# Harvesting Honey from Abandoned Hives



## burns375 (Jul 15, 2013)

Wow. Depends how cheap and whats in the hives as far as honey and temperament. The cheapest method is crush and strain. Basically cut off the honey comb, crush and strain. Best way is to extract with a cetrifuge since combs are salvaged to be reused by hive. You'll also need protection. I wear only a net veil over my face, no gloves, suit etc (ITS HOT) I could probably get by without any protection if it had too, but every once and a while I get a forehead bump from a bee that would probably result in a sting otherwise. 

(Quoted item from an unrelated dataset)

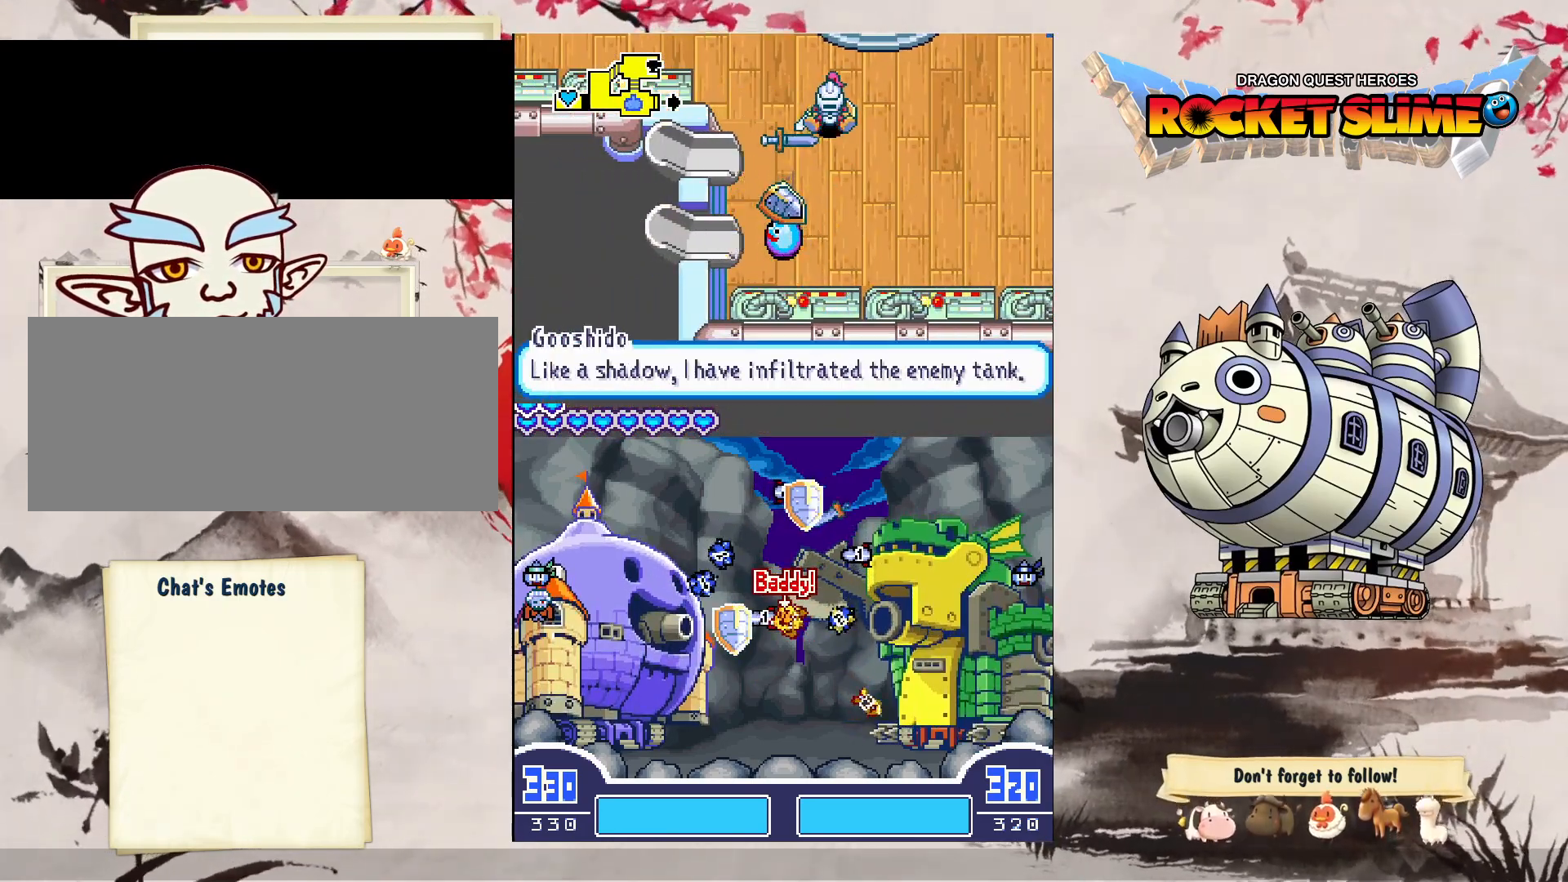
{"dt_ms": 500, "buttons": ["DPAD_RIGHT"], "left_stick": "center", "right_stick": "center", "events": [[167, "DPAD_RIGHT", "down"]]}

A local club can be a valuable resource. My club owns an extractor, tools and suit to loan out to new members as part of membership..


----------



## AmericasBeekeeper (Jan 24, 2010)

Welcome! Please make absolutely sure they are abandoned. Are there any markings on the boxes. If they belong to someone you could end up in the Florida inmate beekeeping program.


----------



## djei5 (Apr 24, 2011)

AmericasBeekeeper said:


> Welcome! Please make absolutely sure they are abandoned. Are there any markings on the boxes. If they belong to someone you could end up in the Florida inmate beekeeping program.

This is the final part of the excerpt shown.